Allah u Teala bizleri kendisine gereği gibi inanan, gereği gibi kulluk yapan, Kendisini seven ve Kendisinin de sevdiği salih kullarından eylesin inşallah.
Prof. Dr. Suat Yıldırım Kuran-ı Kerim Meali
İHLÂS SÛRESİ
Mekke’de nâzil olmuş olup 4 âyettir. İlk vahyedilen sûrelerden olan bu sûre, adını konusundan alır. Kur’ân’ın hülâsası ve halis tevhidi ortaya koyması ile ihlâs adı verilmiştir. Bu sûre şirkin her çeşidini pek özlü bir şekilde reddetmektedir.

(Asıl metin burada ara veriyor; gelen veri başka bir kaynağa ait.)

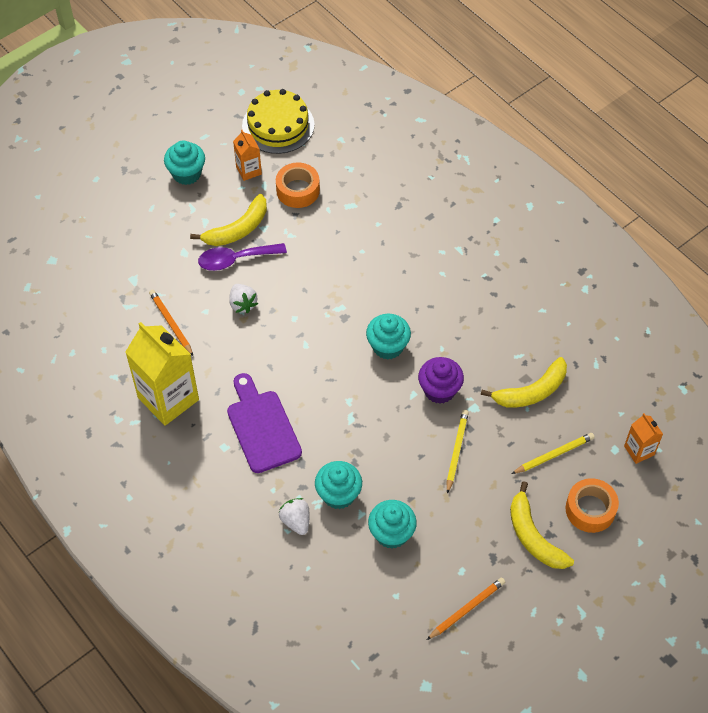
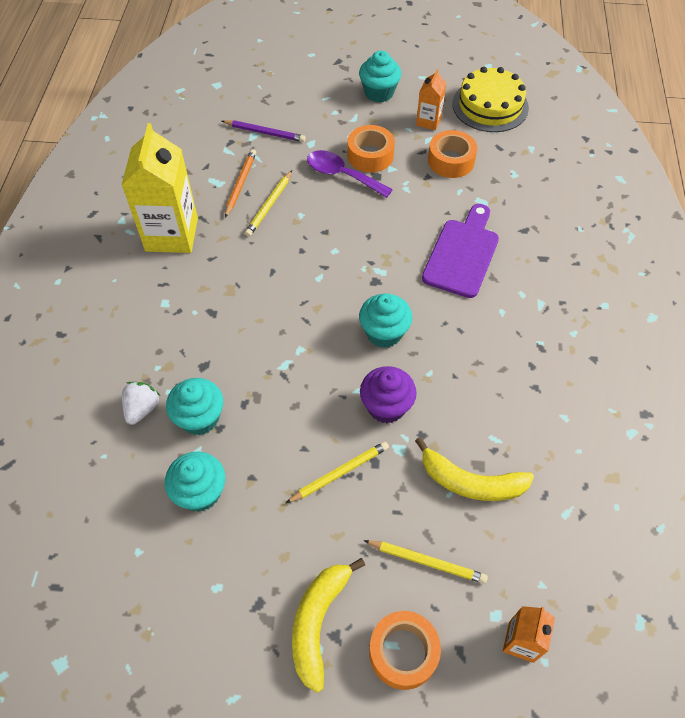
camera: 45 degrees right, 0 degrees up
yellow banana [190,194,267,246] -> orange tape [347,125,395,173]
purple cutting board [227,373,302,473] -> purple cutting board moved to [422,204,499,298]
white strawberry [229,284,258,313] -> none
orange pencil [427,577,505,640] -> none
none -> purple pencil [222,120,306,142]
none -> yellow pencil [245,170,292,237]

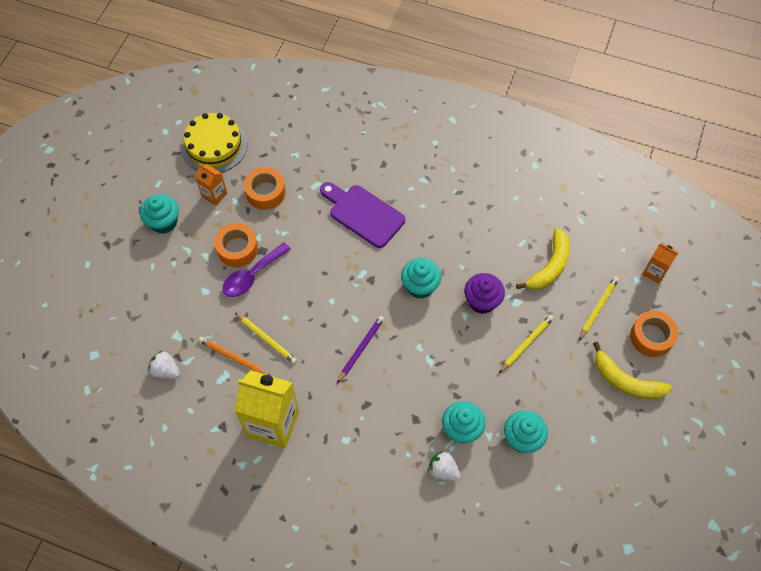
camera: 75 degrees left, 5 degrees up
purple pencil [222,120,306,142] -> purple pencil moved to [337,316,384,383]
yellow pencil [286,441,389,503] -> yellow pencil turned 60 degrees clockwise [499,315,554,373]
none -> white strawberry [148,351,180,379]

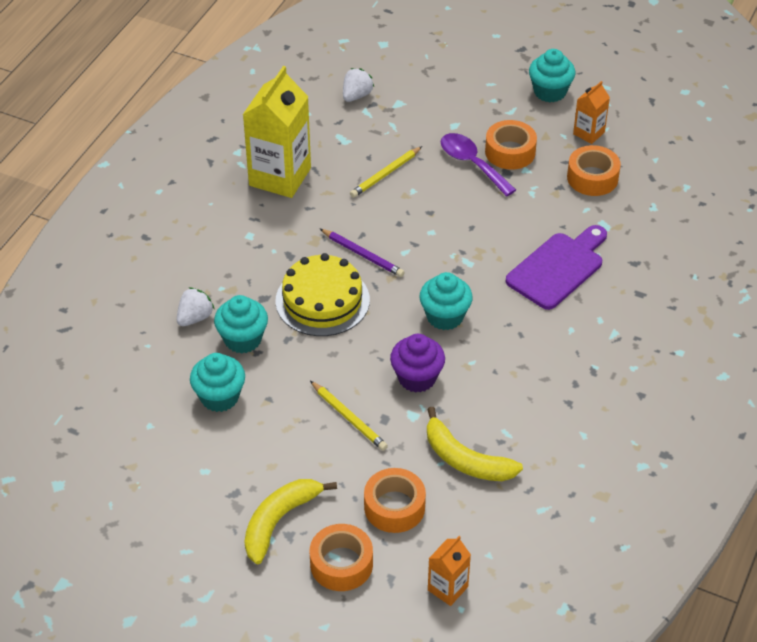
camera: 95 degrees right, 15 degrees down
yellow cake [181,113,247,172] -> yellow cake moved to [275,253,370,336]
orange pencil [198,336,270,376] -> none
yellow pencil [579,276,619,340] -> orange tape [364,468,426,533]

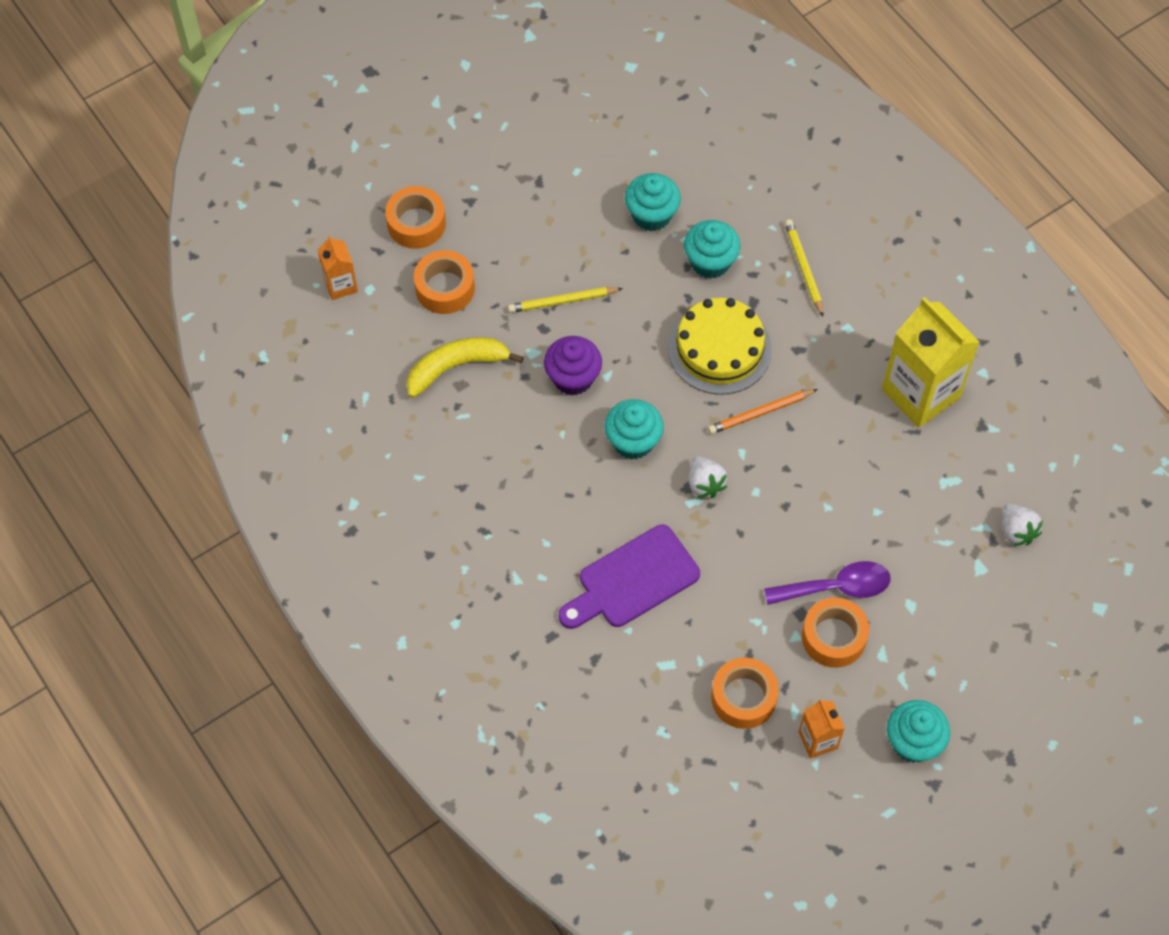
camera: 120 degrees right, 15 degrees up
white strawberry [177,287,215,326] -> white strawberry moved to [689,456,728,498]
yellow banana [244,479,337,564] -> none
purple pencil [320,229,405,277] -> orange pencil [708,389,818,434]
yellow pencil [350,146,422,198] -> yellow pencil moved to [785,219,823,316]
purple cutting board [506,225,607,310] -> purple cutting board turned 75 degrees clockwise [559,524,700,629]

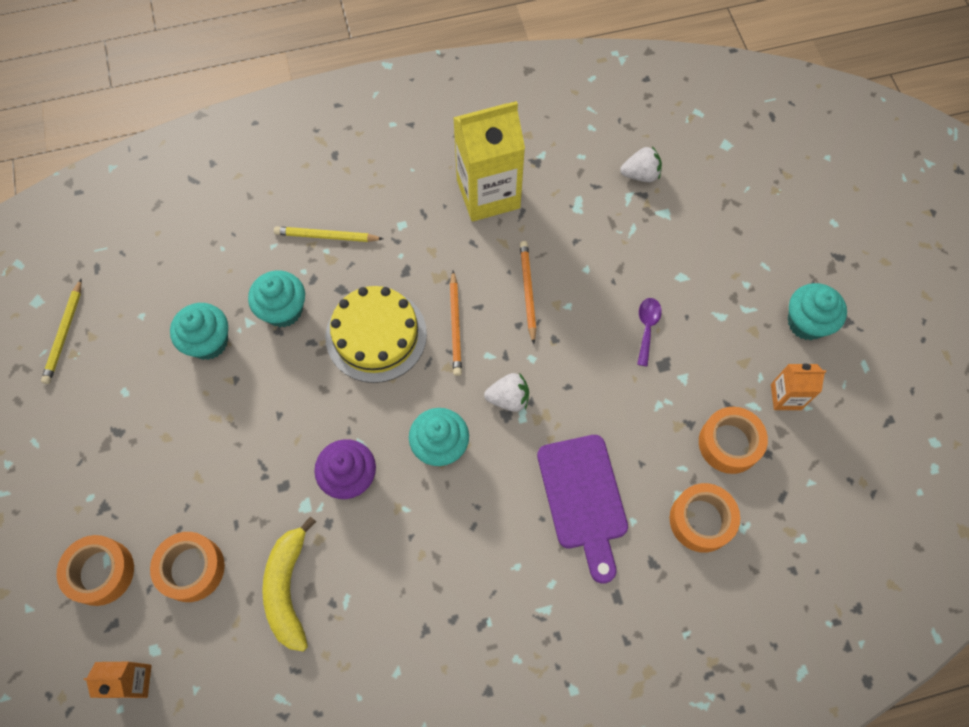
camera: 70 degrees left, 5 degrees up
yellow pencil [508,287,623,313] -> yellow pencil moved to [41,279,82,384]
purple spoon [764,561,891,605] -> purple spoon [637,298,662,366], size x0.63
orange tape [802,597,869,668] -> orange tape moved to [670,483,740,553]
none -> orange pencil [520,241,536,344]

Hz. Peygamber (a.s.) şöyle buyurmuştur: “Bir kimse Kul huvallahu ehad sûresini okursa, Kur’an’ın üçte birine denk gelir.” (Buharî ve Müslim). Maksud şu olabilir: Bu sûreleri bütün incelikleriyle duyarak okuyanlar, o ölçüde sevaplara nail olurlar. Vallahu a’lem.
Bismillâhirrahmânirrahîm.
1 – De ki: O, Allah’tır, gerçek İlahtır ve Birdir.
2 – Allah Samed’dir.
Samed: “Tam, eksiği olmayan, her şey Kendisine muhtaç olduğu halde, Kendisi hiçbir şeye muhtaç olmayan” demektir.
3 – Ne doğurdu, ne de doğuruldu. [6,101; 19,88-90; 21, 26-27]
4 – Ne de herhangi bir şey O’na denk oldu.